**Your assignment**
Once every line in the data that follows has been checked for the word "RunTests", give only the number of lines that hold it.

** Opening Task input block **

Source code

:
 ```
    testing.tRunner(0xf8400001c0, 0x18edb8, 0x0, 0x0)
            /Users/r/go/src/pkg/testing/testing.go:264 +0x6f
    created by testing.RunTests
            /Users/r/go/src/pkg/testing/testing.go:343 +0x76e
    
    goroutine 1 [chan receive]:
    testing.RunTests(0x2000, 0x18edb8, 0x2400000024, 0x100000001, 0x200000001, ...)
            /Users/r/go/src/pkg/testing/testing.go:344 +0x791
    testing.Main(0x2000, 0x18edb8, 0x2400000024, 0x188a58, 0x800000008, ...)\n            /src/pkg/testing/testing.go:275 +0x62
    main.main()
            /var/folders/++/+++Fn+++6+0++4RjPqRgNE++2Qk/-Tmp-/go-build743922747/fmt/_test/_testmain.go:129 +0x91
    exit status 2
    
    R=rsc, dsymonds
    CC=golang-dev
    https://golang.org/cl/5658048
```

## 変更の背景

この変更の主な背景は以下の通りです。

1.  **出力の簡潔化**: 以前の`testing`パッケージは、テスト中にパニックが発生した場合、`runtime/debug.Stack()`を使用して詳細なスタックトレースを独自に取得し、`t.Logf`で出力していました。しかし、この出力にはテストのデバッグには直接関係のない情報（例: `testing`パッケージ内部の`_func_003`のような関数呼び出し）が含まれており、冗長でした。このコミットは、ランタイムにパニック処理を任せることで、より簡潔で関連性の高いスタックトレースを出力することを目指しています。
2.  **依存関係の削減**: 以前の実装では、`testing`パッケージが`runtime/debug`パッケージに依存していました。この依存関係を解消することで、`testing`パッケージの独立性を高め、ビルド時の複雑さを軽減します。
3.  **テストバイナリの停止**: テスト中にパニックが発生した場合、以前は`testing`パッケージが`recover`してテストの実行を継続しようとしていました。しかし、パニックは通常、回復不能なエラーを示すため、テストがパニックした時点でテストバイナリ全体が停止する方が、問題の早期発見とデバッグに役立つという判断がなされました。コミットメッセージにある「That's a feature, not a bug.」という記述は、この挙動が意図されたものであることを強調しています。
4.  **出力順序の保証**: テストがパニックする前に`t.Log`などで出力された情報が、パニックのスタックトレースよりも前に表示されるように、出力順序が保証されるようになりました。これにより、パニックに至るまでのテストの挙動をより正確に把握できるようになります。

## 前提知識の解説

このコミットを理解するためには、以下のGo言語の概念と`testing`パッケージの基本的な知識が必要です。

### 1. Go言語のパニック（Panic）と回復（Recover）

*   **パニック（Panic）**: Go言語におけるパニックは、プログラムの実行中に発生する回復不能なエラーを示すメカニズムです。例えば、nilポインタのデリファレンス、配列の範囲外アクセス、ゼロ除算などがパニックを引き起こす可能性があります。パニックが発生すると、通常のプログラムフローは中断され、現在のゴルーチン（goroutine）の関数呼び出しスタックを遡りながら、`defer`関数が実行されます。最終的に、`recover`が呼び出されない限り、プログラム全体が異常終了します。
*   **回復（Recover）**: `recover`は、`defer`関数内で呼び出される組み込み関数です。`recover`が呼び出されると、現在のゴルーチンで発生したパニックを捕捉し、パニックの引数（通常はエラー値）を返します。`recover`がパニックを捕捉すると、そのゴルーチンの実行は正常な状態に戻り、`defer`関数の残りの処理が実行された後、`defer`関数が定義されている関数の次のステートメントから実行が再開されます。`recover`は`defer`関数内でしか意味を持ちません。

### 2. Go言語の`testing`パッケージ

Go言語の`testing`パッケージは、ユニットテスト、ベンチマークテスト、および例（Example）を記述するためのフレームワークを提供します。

** Closing Task input block **

**Problem solution**
2